GUI-explorer integrates two essential mechanisms aimed at improving the capabilities of GUI agents:

  1. Autonomous Exploration of Function-aware Trajectory: This component utilizes a Function-aware Task Goal Generator to create exploration goals, derived from GUI structural information, such as screenshots and activity hierarchies. These exploration goals allow for a thorough and systematic traversal of the application functionalities, leading to the collection of diverse trajectories. The trajectory collection is critical for the agent's understanding and interaction with various UI elements.
  2. Unsupervised Mining of Transition-aware Knowledge: The second component involves a Transition-aware Knowledge Extractor, which performs unsupervised analysis of state transitions based on structured interaction triples (observation, action, outcome). This process allows for precise extraction of screen-operation logic, thus enabling the agent to comprehend and navigate within the applications effectively without human intervention.

Results and Evaluation

The paper presents promising numerical results, demonstrating the effectiveness of GUI-explorer:

  • A task success rate of 53.7% on SPA-Bench and 47.4% on AndroidWorld, indicating significant improvements over state-of-the-art (SOTA) agents.
  • GUI-explorer enhances task performance by up to 11.7% compared to previous methods, showcasing its efficacy in diverse scenarios.

Additionally, the paper introduces a benchmark (GUI-KRB) to evaluate MLLMs' GUI understanding through 500 curated samples across 43 applications, revealing critical limitations in current models with error rates of 15.2% to 22.8%. GUI-explorer addresses these limitations, reducing prior knowledge inaccuracies by 16.0% and improving dynamic comprehension tasks.

Implications and Future Directions

The practical implications of this research are significant, as it demonstrates how GUI agents can adapt to dynamic environments with minimal human oversight. The autonomous exploration and knowledge extraction mechanisms offer a cost-effective and scalable solution for GUI automation, which is particularly advantageous given the rapid iteration cycles of mobile applications.
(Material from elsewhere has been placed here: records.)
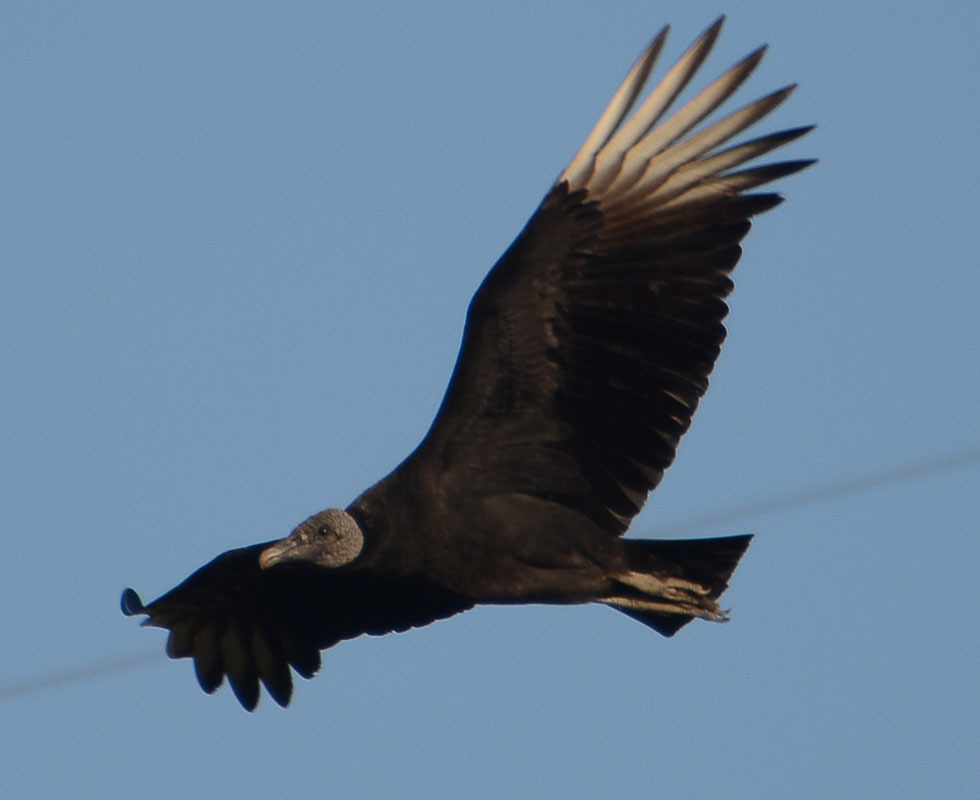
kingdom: Animalia
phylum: Chordata
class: Aves
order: Accipitriformes
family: Cathartidae
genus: Coragyps
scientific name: Coragyps atratus
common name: Black vulture
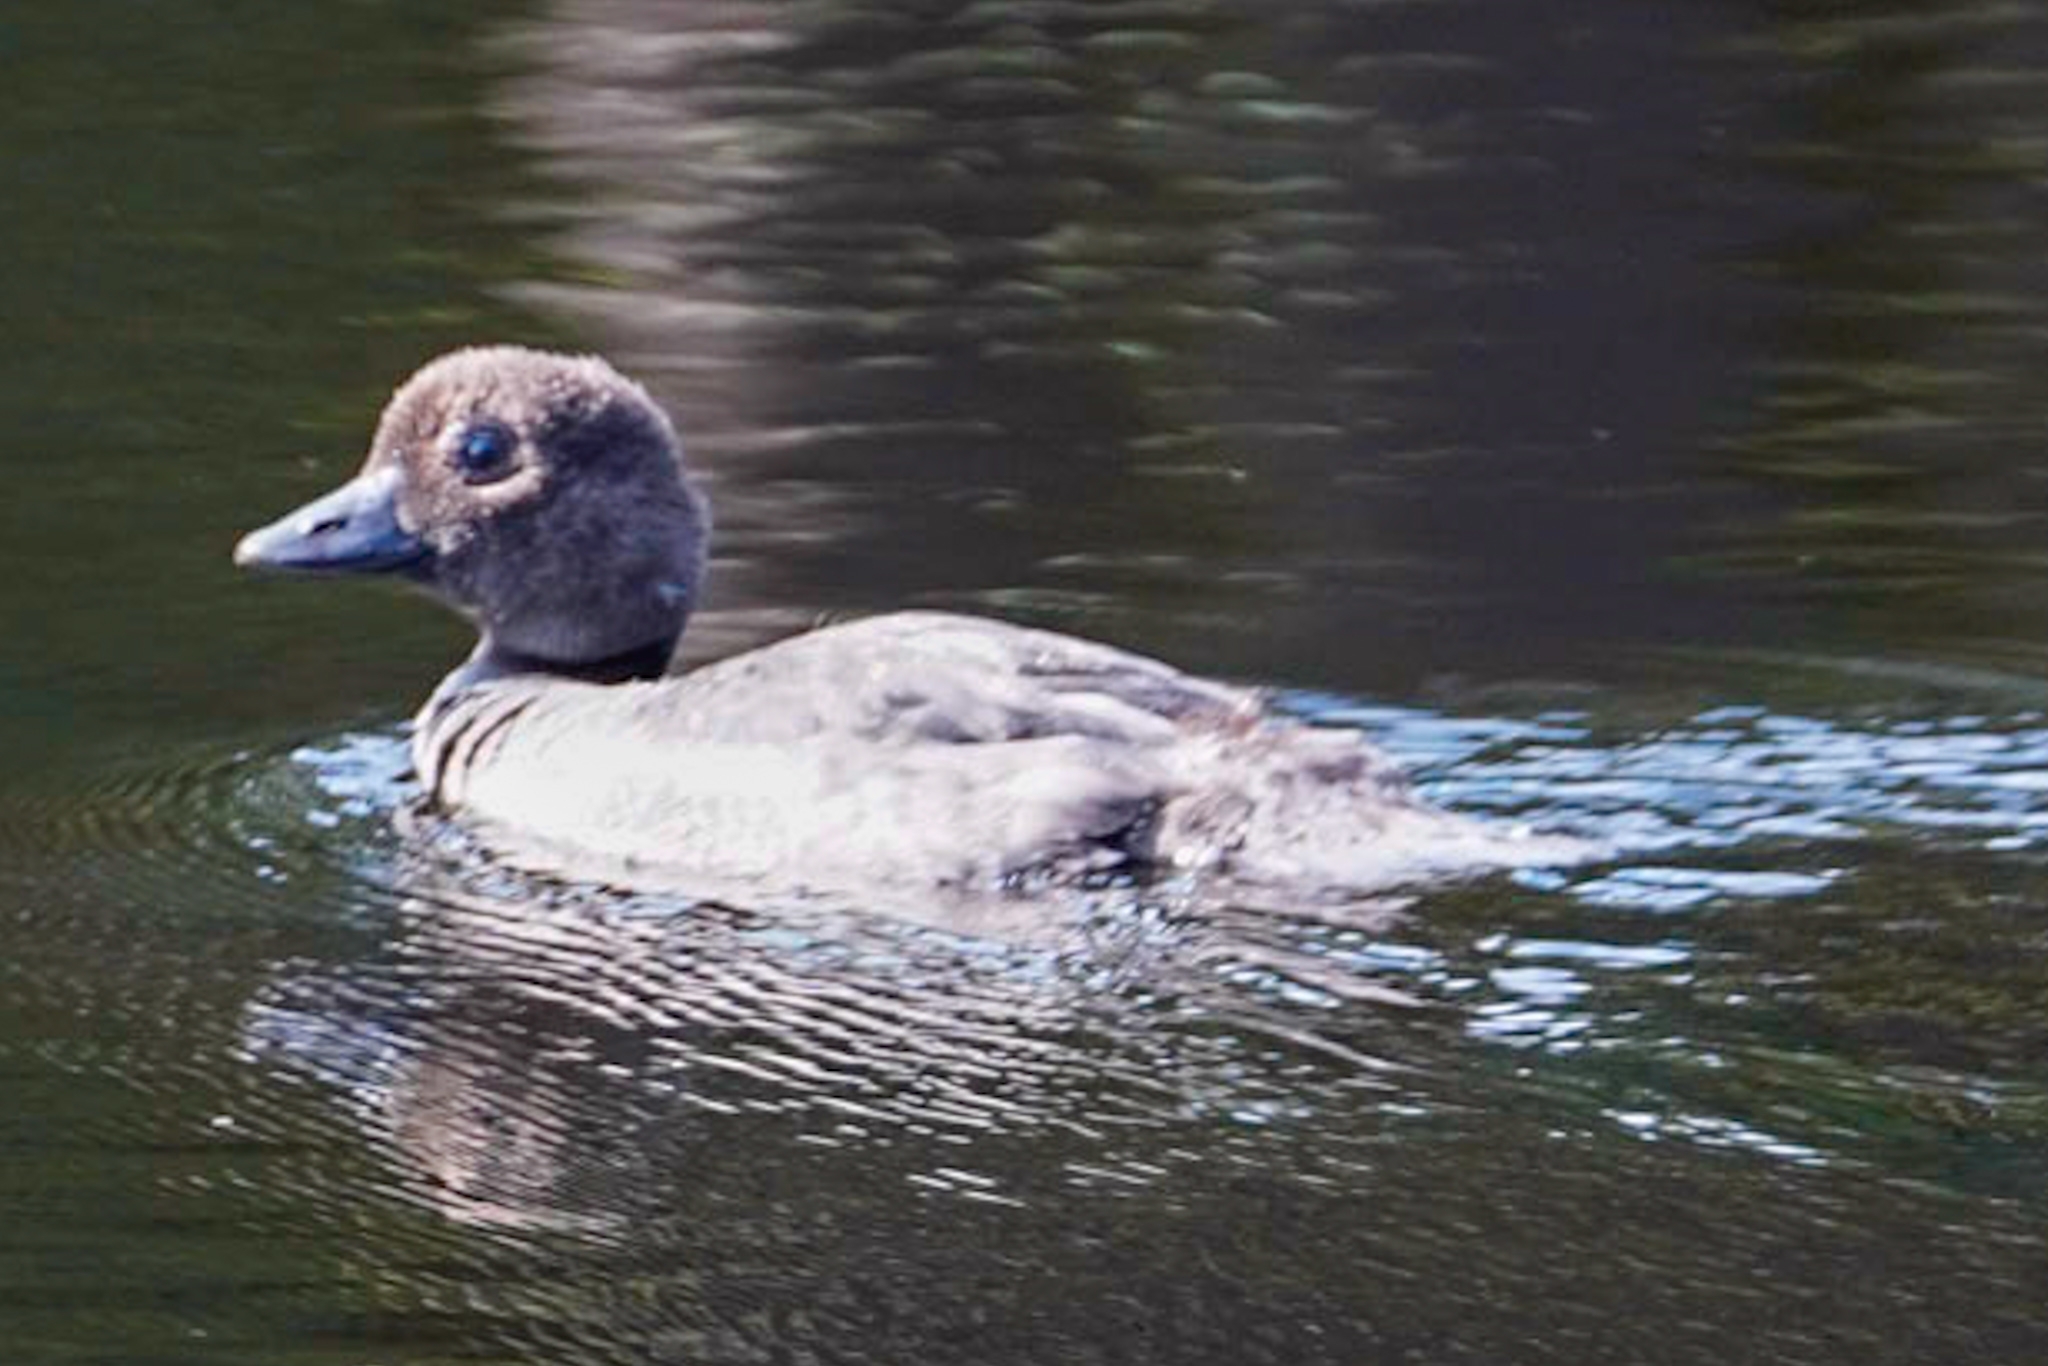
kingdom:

Theoretical implications involve expanding the understanding of UI interactions by leveraging comprehensive trajectories and state transitions. GUI-explorer's approach paves the way for further developments in AI's ability to autonomously interact with digital interfaces.
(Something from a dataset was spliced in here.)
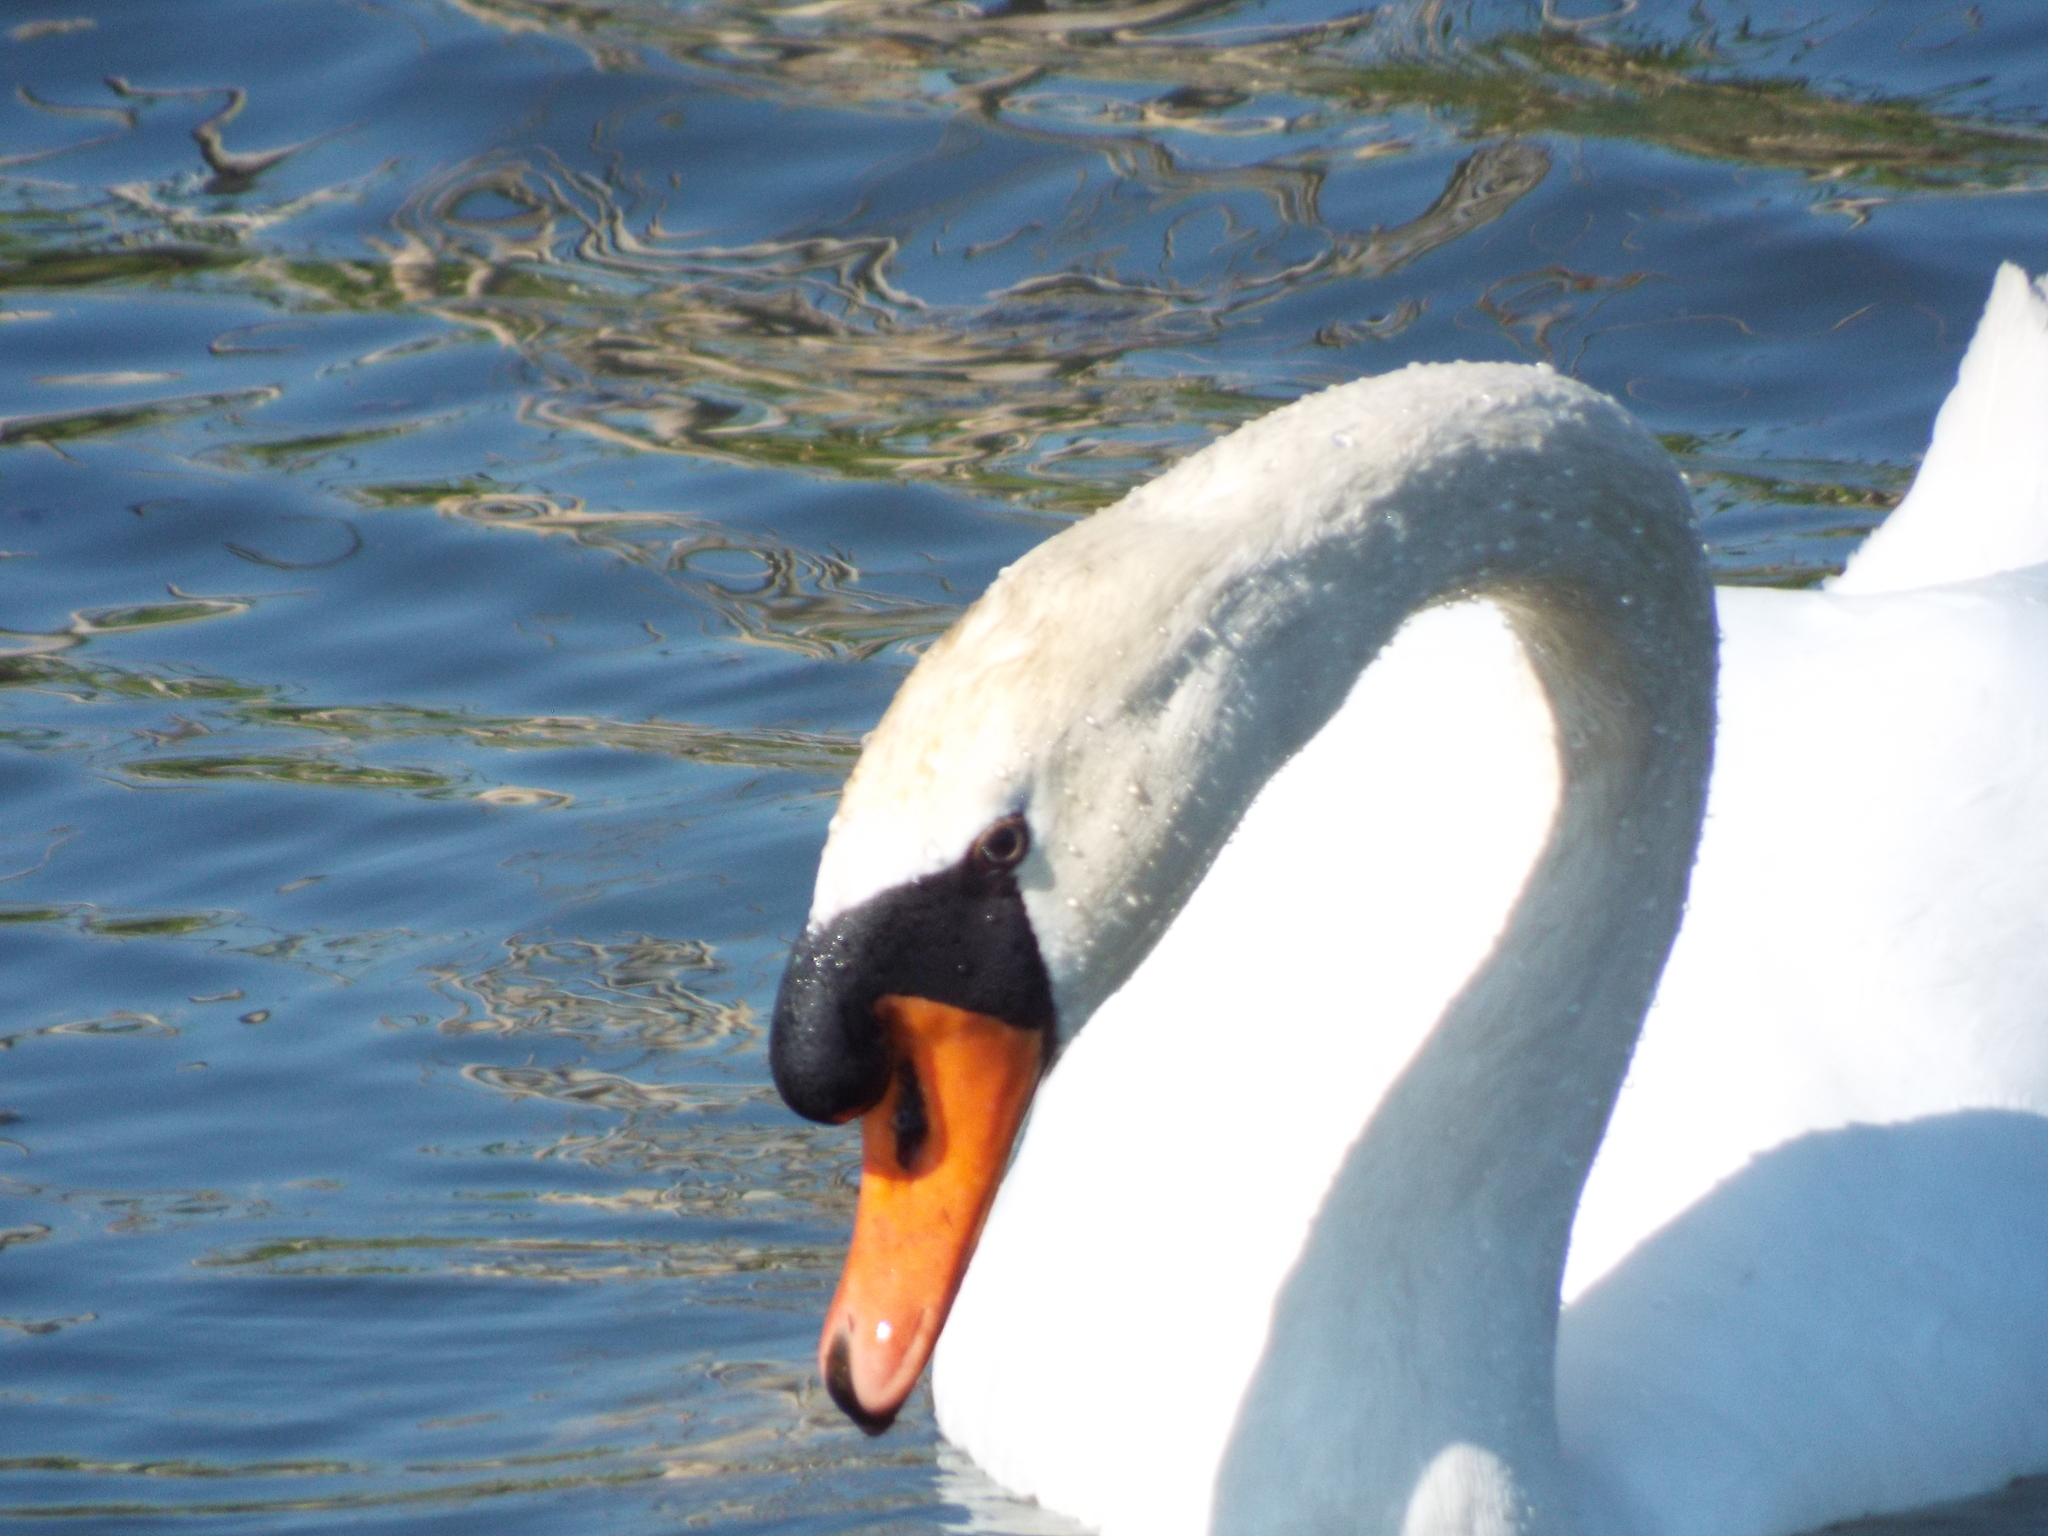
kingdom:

Future research may explore extending these mechanisms to web and desktop applications, given the preliminary success observed in mobile environments. Investigations could also focus on enhancing the efficiency of the Transition-aware Knowledge Extractor and optimizing exploration techniques to further reduce computational overhead.

In conclusion, GUI-explorer represents a substantial step forward in the field of GUI automation, offering a robust framework that improves upon current models by addressing their fundamental limitations and demonstrating significant enhancements in task completion rates.